Asana launches AI work suite for human and agent teams

AI For Business


Asana is introducing a new suite of products for organizations that manage work with human staff and AI agents, calling it its biggest product shift to date.

The suite includes Agentic Work Management, which aims to help teams manage work in a shared environment where AI tools work alongside employees. It also includes Asana Dash, which the company describes as an AI chief of staff for individual users, and a new set of AI teammates for functions such as marketing, operations, sales, and project management.

The announcement comes as businesses across Australia and the Asia-Pacific region continue to test how AI can be applied beyond small-scale pilot projects. According to Asana, only 14% of Australian organizations scale AI across multiple workflows, and 46% of Australian employees use AI on a weekly basis.

They claim that many companies struggle to move from experimentation to everyday use because it is difficult for staff to identify the right AI tools, use them within team processes, provide sufficient operational context, and keep tabs on data access and costs.

new products

At the heart of the announcement is Agentic Work Management, designed to provide teams with common planning, shared context, and governance when humans and AI agents collaborate. Asana positions the system as a way to reduce repetitive administrative tasks and help users identify the next task that requires their attention.

Asana Dash is intended for individual users. This tool is designed to track your goals, priorities, and work across teams and software tools. Capture follow-up actions from meetings, Slack conversations, and emails and turn them into structured work items within the Asana platform.

For teams, Asana has extended AI Teammates with a chat interface, in-product recommendations, a skills library for repeatable tasks, and integrations with software like Gmail, Outlook, Slack, HubSpot, Figma, and Canva. We are also introducing industry-specific AI agents for manufacturing, retail, and other sectors with specialized workflows.

The role of StackAI

This launch also reflects Asana’s acquisition of StackAI. This technology allows customers to orchestrate multi-step workflows that extend beyond Asana to systems such as customer relationship management software, enterprise resource planning systems, support platforms, contract databases, and custom infrastructure.

This expanded scope is aimed at linking planning and execution across different business systems while maintaining records of decisions and handoffs, one of the central challenges in implementing AI in the workplace.

Asana is also preparing a series of more targeted applications built on the same approach. This includes Asana Service Management for internal service teams like IT, HR, and facilities. Lead planning and product development with Asana. Asana Client Management for professional services teams that handle client delivery.

In IT service management, software connects ticket processing and project execution. In product development, this application is intended to help administrators model backlog work against release schedules. In professional services, client management products are designed to integrate client communication, project delivery, and internal resource planning into one system.

executive view

Asana CEO Dan Rogers called the launch part of the company’s long history in work management software.

“For 18 years, Asana has been solving one of the toughest problems in business: helping large teams coordinate across goals, decisions, and handoffs. The foundation we built—enterprise work graphs, shared memory, multiplayer coordination, and governance—is exactly what we need in the agent era. goes from helping individuals work faster to supercharging the entire organization,” said Rogers.

Joe Gaines, Asana’s APAC General Manager, tied this release to the region’s AI adoption patterns.

“Across Asia Pacific, organizations are rapidly moving from experimenting with AI to deploying it across the enterprise, but many still struggle to operationalize AI at scale,” said Gaines.

“Our research shows that organizations that successfully scale AI are 2.6 times more likely to redesign their workflows around AI, rather than simply layering AI on top of existing processes. The next stage of AI is to build systems where humans and AI agents can work together seamlessly to drive measurable business outcomes, and that’s exactly what our new product suite aims to deliver,” said Gaines.

Customer case

Asana cited early use cases of large organizations already using some of its AI services. FedEx implemented AI Studio and AI Teammates across marketing and sales and reported a 9x speed-to-market improvement and hundreds of thousands of dollars in operational cost savings annually.

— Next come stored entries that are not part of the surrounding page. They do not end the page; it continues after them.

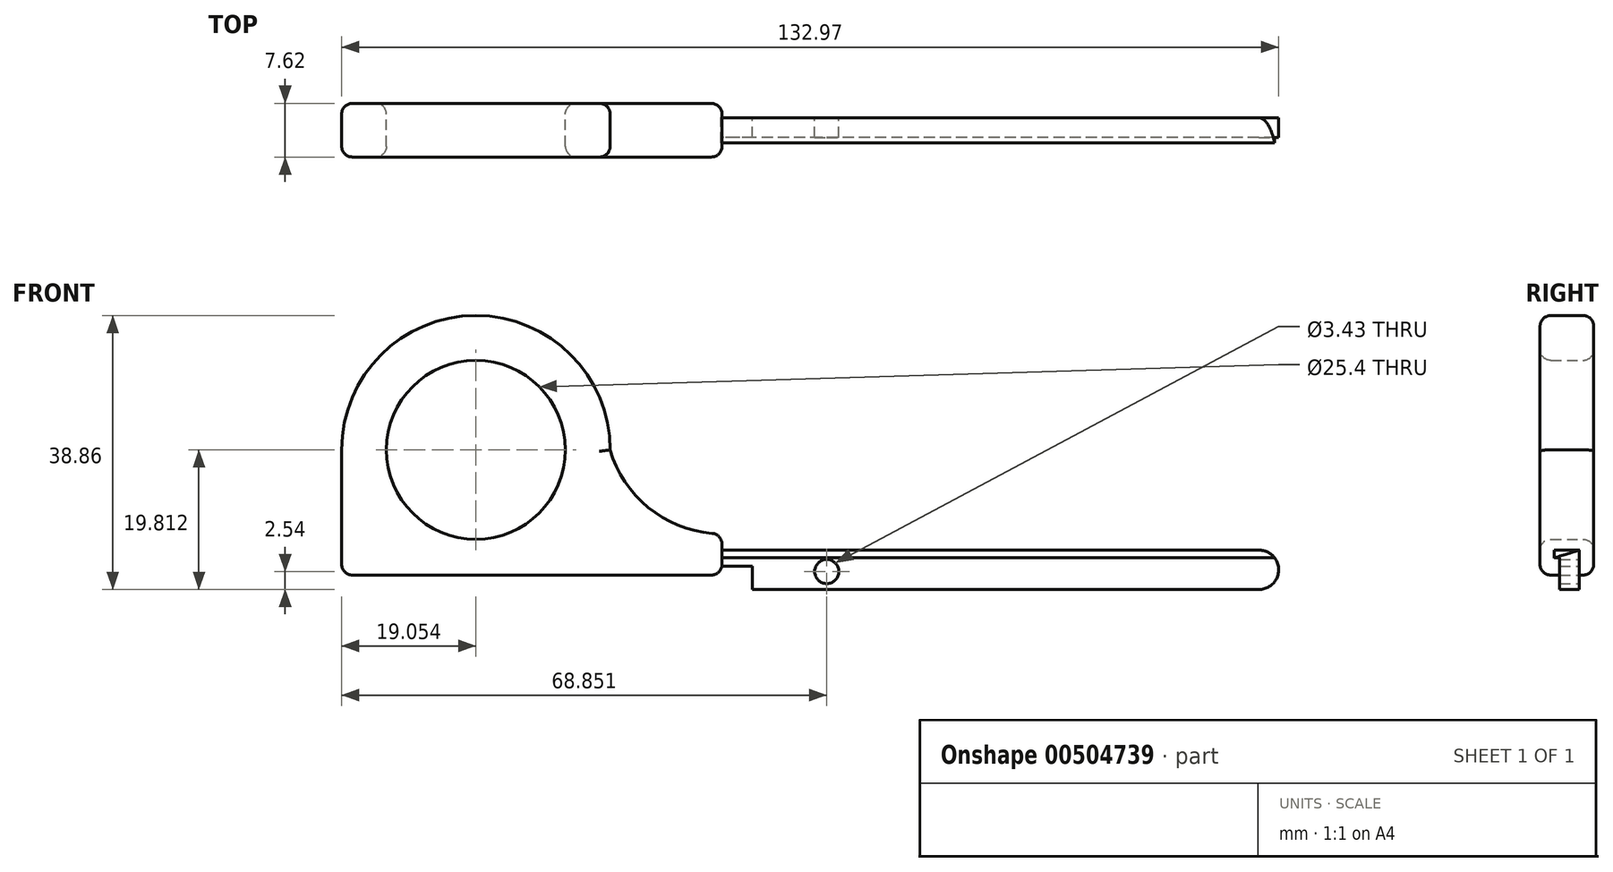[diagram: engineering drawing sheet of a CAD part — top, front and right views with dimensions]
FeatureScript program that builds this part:
annotation { "Feature Type Name" : "Feature", "Feature Type Description" : "" }
export const myFeature = defineFeature(function(context is Context, id is Id, definition is map)
    precondition{}
    {
        {
            var Q0;
            Q0=qCreatedBy(makeId("Front.planeOp"),FACE);
            var sketch = newSketch(context, id + "F0", { "sketchPlane" : qUnion([Q0])});
            skLineSegment(sketch, "E0", {"start": v(-53.86, -34.26) * mm, "end": v(-53.86, -16.48) * mm});
            skLineSegment(sketch, "E1", {"start": v(-53.86, -34.26) * mm, "end": v(0.12, -34.26) * mm});
            skLineSegment(sketch, "E2", {"start": v(0.12, -34.26) * mm, "end": v(0.12, -28.4) * mm});
            skLineSegment(sketch, "E3", {"start": v(0.12, -30.7) * mm, "end": v(76.32, -30.7) * mm});
            skArc(sketch, "E4", {"start": v(-15.76, -16.48) * mm, "mid": v(-34.8, 2.57) * mm, "end": v(-53.86, -16.48) * mm});
            skArc(sketch, "E5", {"start": v(-15.76, -16.48) * mm, "mid": v(-9.8, -25.09) * mm, "end": v(0.12, -28.4) * mm});
            skCircle(sketch, "E6", {"center": v(-34.8, -16.48) * mm, "radius": 12.7 * mm});
            skLineSegment(sketch, "E7", {"start": v(4.44, -32.99) * mm, "end": v(0.12, -32.99) * mm});
            skArc(sketch, "E8", {"start": v(76.32, -36.29) * mm, "mid": v(79.11, -33.5) * mm, "end": v(76.32, -30.7) * mm});
            skLineSegment(sketch, "E9", {"start": v(76.32, -36.29) * mm, "end": v(4.45, -36.29) * mm});
            skLineSegment(sketch, "E10", {"start": v(4.45, -36.29) * mm, "end": v(4.44, -32.99) * mm});
            skCircle(sketch, "E11", {"center": v(15, -33.75) * mm, "radius": 1.71 * mm});
            skSolve(sketch);
        }
        {
            var Q0;
            Q0=makeQuery(id+"F0.imprint","IMPRINT",FACE,{"disambiguationData":[TD([[makeQuery(id+"F0.imprint","IMPRINT",EDGE,{"derivedFrom":sQuery(id+"F0.wireOp",EDGE,"E0")}),-1.0]])]});
            extrude(context, id + "F1", {"entities" : qUnion([Q0]), "endBound" : BoundingType.SYMMETRIC, "depth" : 7.62 * mm});
        }
        {
            var Q0;
            {var subQ1=sQuery(id+"F0.wireOp",EDGE,"E3");Q0=makeQuery(id+"F0.imprint","IMPRINT",FACE,{"disambiguationData":[TD([[makeQuery(id+"F0.imprint","IMPRINT",EDGE,{"derivedFrom":subQ1}),-1.0]])]});}
            extrude(context, id + "F2", {"entities" : qUnion([Q0]), "operationType" : NewBodyOperationType.ADD, "endBound" : BoundingType.SYMMETRIC, "depth" : 3.56 * mm});
        }
        {
            var Q0;
            Q0=makeQuery(id+"F1.opExtrude","CAP_EDGE",EDGE,{"disambiguationData":[OSD([sQuery(id+"F0.wireOp",EDGE,"E6")])],"isStart":false});
            var Q1;
            Q1=makeQuery(id+"F1.opExtrude","CAP_EDGE",EDGE,{"disambiguationData":[OSD([sQuery(id+"F0.wireOp",EDGE,"E6")])],"isStart":true});
            var Q2;
            Q2=makeQuery(id+"F1.opExtrude","CAP_EDGE",EDGE,{"disambiguationData":[OSD([sQuery(id+"F0.wireOp",EDGE,"E0")])],"isStart":true});
            var Q3;
            Q3=makeQuery(id+"F1.opExtrude","CAP_EDGE",EDGE,{"disambiguationData":[OSD([sQuery(id+"F0.wireOp",EDGE,"E0")])],"isStart":false});
            var Q4;
            Q4=makeQuery(id+"F1.opExtrude","SWEPT_EDGE",EDGE,{"disambiguationData":[OSD([sQuery(id+"F0.wireOp",EDGE,"E0"),sQuery(id+"F0.wireOp",EDGE,"E1")])]});
            var Q5;
            Q5=makeQuery(id+"F1.opExtrude","CAP_EDGE",EDGE,{"disambiguationData":[OSD([sQuery(id+"F0.wireOp",EDGE,"E1")])],"isStart":false});
            var Q6;
            Q6=makeQuery(id+"F1.opExtrude","CAP_EDGE",EDGE,{"disambiguationData":[OSD([sQuery(id+"F0.wireOp",EDGE,"E1")])],"isStart":true});
            var Q7;
            Q7=makeQuery(id+"F1.opExtrude","CAP_EDGE",EDGE,{"disambiguationData":[OSD([sQuery(id+"F0.wireOp",EDGE,"E4")])],"isStart":false});
            var Q8;
            Q8=makeQuery(id+"F1.opExtrude","CAP_EDGE",EDGE,{"disambiguationData":[OSD([sQuery(id+"F0.wireOp",EDGE,"E4")])],"isStart":true});
            var Q9;
            Q9=makeQuery(id+"F1.opExtrude","CAP_EDGE",EDGE,{"disambiguationData":[OSD([sQuery(id+"F0.wireOp",EDGE,"E5")])],"isStart":true});
            var Q10;
            Q10=makeQuery(id+"F1.opExtrude","CAP_EDGE",EDGE,{"disambiguationData":[OSD([sQuery(id+"F0.wireOp",EDGE,"E5")])],"isStart":false});
            var Q11;
            Q11=makeQuery(id+"F1.opExtrude","CAP_EDGE",EDGE,{"disambiguationData":[OSD([sQuery(id+"F0.wireOp",EDGE,"E2")])],"isStart":false});
            var Q12;
            Q12=makeQuery(id+"F1.opExtrude","SWEPT_EDGE",EDGE,{"disambiguationData":[OSD([sQuery(id+"F0.wireOp",EDGE,"E2"),sQuery(id+"F0.wireOp",EDGE,"E5")])]});
            var Q13;
            Q13=makeQuery(id+"F1.opExtrude","CAP_EDGE",EDGE,{"disambiguationData":[OSD([sQuery(id+"F0.wireOp",EDGE,"E2")])],"isStart":true});
            var Q14;
            Q14=makeQuery(id+"F1.opExtrude","SWEPT_EDGE",EDGE,{"disambiguationData":[OSD([sQuery(id+"F0.wireOp",EDGE,"E1"),sQuery(id+"F0.wireOp",EDGE,"E2")])]});
            fillet(context, id + "F3", {"entities" : qUnion([Q0, Q1, Q2, Q3, Q4, Q5, Q6, Q7, Q8, Q9, Q10, Q11, Q12, Q13, Q14]), "radius" : 1.52 * mm, "tangentPropagation" : true, "allowEdgeOverflow" : false});
        }
        {
            var Q0;
            Q0=qCreatedBy(makeId("Right.planeOp"),FACE);
            var sketch = newSketch(context, id + "F4", { "sketchPlane" : qUnion([Q0])});
            skLineSegment(sketch, "E12", {"start": v(-1.8, -31.82) * mm, "end": v(1.82, -30.69) * mm});
            skLineSegment(sketch, "E13", {"start": v(1.82, -30.69) * mm, "end": v(-1.8, -30.69) * mm});
            skLineSegment(sketch, "E14", {"start": v(-1.8, -30.69) * mm, "end": v(-1.8, -31.82) * mm});
            skSolve(sketch);
        }
        {
            var Q0;
            Q0=makeQuery(id+"F4.imprint","IMPRINT",FACE,{"disambiguationData":[TD([[makeQuery(id+"F4.imprint","IMPRINT",EDGE,{"derivedFrom":sQuery(id+"F4.wireOp",EDGE,"E12")}),1.0]])]});
            extrude(context, id + "F5", {"entities" : qUnion([Q0]), "operationType" : NewBodyOperationType.REMOVE, "depth" : 99.57 * mm});
        }
        {
            var Q0;
            Q0=makeQuery(id+"F2.opExtrude","CAP_FACE",FACE,{"disambiguationData":[OSD([sQuery(id+"F0.wireOp",EDGE,"E2"),sQuery(id+"F0.wireOp",EDGE,"E3"),sQuery(id+"F0.wireOp",EDGE,"E7"),sQuery(id+"F0.wireOp",EDGE,"E8"),sQuery(id+"F0.wireOp",EDGE,"E9"),sQuery(id+"F0.wireOp",EDGE,"E10"),sQuery(id+"F0.wireOp",EDGE,"E11")])],"isStart":false});
            extrude(context, id + "F6", {"entities" : qUnion([Q0]), "operationType" : NewBodyOperationType.ADD, "depth" : 51.56 * mm});
        }
        {
            var Q0;
            Q0=makeQuery(id+"F6.opExtrude","CAP_FACE",FACE,{"disambiguationData":[OSD([sQuery(id+"F0.wireOp",EDGE,"E2"),sQuery(id+"F0.wireOp",EDGE,"E3"),sQuery(id+"F0.wireOp",EDGE,"E7"),sQuery(id+"F0.wireOp",EDGE,"E8"),sQuery(id+"F0.wireOp",EDGE,"E9"),sQuery(id+"F0.wireOp",EDGE,"E10"),sQuery(id+"F0.wireOp",EDGE,"E11")])],"isStart":false});
            extrude(context, id + "F7", {"entities" : qUnion([Q0]), "operationType" : NewBodyOperationType.REMOVE, "oppositeDirection" : true, "depth" : 52.32 * mm, "offsetDistance" : 25.4 * mm});
        }
    });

In one marketing workflow, FedEx combined more than 24 reception forms into one process by using AI tools to create a go-to-market plan and creative brief. According to Asana, this change reduced planning cycles from weeks to days, freeing up more than 1,200 hours per year. For sales enablement, intake review time was reduced from 90 minutes to 30 minutes, and leadership teams used AI-generated summaries and status updates to gain visibility into global efforts.

Asana also mentioned the collaboration with COS, a fashion brand within the H&M group. Using AI Studio and AI Teammates across its marketing, ecommerce, and regional teams, COS reduced campaign setup time by 90%, doubled asset production to more than 1,000 assets per campaign, and saved nearly 3,000 hours of manual labor annually.

“Asana didn’t just improve processes; it redefined the way we work.”

Agentic Work Management, including AI Teammates and AI Studio, is available now. Asana Dash and new role-specific applications will be introduced gradually over the coming months.